The Lib Dems are rattled by the ‘new’ Tories. Don’t spoil it by being ungracious towards them. They’ve peaked and they know it. Demoralise them by working harder and wave to them as they sink in the polls.

6) Do something different

The amazing thing about the “Old” Tories is how they find brilliant reasons for keeping things exactly the same.

TreelogoTry some subversive techniques. For example, get into the office in the middle of the night and put up a picture on David Cameron on the wall. Commission a rogue sign-writer to paint the new logo on the front of the office on a Sunday, or change the terribly unhelpful Association answering machine message, when the Agent is out at lunch.

7) Dealing with doubters

When people ask, what party are you from? I say a new party. I explain that history shows that every 30 years political parties have to go back to the drawing board. We’ve been smug and arrogant in the past, but now there’s a new generation in charge. Would you be interested in joining?

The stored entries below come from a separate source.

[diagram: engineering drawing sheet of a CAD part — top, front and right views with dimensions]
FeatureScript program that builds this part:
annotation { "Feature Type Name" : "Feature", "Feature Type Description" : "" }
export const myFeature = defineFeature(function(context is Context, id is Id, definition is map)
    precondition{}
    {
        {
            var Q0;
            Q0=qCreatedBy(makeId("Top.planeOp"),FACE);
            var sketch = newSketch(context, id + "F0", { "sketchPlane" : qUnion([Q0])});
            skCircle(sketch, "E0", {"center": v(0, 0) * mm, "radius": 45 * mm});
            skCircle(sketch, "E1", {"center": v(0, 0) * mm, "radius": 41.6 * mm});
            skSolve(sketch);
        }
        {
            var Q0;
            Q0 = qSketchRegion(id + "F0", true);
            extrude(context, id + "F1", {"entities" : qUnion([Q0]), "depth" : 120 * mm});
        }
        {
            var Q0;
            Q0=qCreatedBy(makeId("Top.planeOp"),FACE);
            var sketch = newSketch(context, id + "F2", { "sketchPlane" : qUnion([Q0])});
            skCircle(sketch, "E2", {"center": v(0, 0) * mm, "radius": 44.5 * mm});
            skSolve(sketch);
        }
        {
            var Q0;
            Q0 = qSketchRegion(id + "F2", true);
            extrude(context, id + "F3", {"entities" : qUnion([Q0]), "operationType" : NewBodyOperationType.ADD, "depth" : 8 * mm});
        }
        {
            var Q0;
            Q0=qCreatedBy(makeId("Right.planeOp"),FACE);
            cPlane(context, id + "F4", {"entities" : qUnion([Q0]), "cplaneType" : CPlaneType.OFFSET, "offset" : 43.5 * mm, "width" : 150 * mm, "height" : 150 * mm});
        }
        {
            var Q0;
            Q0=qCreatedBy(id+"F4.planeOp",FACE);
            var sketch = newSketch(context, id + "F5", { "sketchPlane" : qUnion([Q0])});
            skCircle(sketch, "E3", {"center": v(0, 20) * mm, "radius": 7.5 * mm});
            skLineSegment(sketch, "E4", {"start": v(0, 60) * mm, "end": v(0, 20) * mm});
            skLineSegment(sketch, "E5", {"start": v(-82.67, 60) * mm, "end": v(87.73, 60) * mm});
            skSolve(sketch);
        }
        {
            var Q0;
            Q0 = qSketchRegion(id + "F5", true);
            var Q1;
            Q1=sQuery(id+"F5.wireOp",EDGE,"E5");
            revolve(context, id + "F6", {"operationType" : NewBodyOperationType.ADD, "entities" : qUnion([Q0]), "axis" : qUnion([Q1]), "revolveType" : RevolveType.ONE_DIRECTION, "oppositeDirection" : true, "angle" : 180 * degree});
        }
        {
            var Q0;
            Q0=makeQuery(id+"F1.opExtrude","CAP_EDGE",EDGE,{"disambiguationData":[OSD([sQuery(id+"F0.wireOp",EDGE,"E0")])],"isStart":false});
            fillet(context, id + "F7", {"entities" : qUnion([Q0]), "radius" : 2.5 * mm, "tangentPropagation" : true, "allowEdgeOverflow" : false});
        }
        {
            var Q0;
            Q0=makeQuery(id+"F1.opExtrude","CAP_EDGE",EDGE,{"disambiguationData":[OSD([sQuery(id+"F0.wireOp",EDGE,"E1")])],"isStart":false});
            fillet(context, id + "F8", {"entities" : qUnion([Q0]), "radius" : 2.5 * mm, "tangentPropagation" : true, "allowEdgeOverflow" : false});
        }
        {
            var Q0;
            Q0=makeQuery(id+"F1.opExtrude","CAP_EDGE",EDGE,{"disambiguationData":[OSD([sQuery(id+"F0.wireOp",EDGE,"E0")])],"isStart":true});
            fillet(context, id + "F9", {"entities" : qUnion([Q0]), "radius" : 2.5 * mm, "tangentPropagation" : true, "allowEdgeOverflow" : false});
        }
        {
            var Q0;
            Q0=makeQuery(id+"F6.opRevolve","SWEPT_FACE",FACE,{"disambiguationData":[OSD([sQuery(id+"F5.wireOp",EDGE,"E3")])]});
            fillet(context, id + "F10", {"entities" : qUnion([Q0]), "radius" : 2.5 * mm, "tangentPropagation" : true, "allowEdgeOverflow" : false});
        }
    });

8) Answering on the doorstep

When people tell me they’re voting Lib Dem, I say, “I respect you for that. They’ve taught us some lessons about pavement politics. They’re decent people. Trouble is they’re not the types to run their own businesses. They don’t tend to know much about finances. The kind of people we’re recruiting to our Party are bright and effective people. Take another look.”

9) Respect people’s other commitments

People have families and they have jobs. Negotiate what time they are able to devote to the campaign and ask them when they like to be contacted. Taking calls at work can be terribly disruptive.

10) Be gentle

There is only one mode of dealing with your colleagues in a voluntary association: appreciation. You can’t tell people off. You can’t tell them their faults. You can’t force them to do anything.  The only way to put a stop to dysfunctional behaviour is not to tolerate it. If someone abuses you, put down your leaflets and go home. It’s a powerful way to send the message that things must change.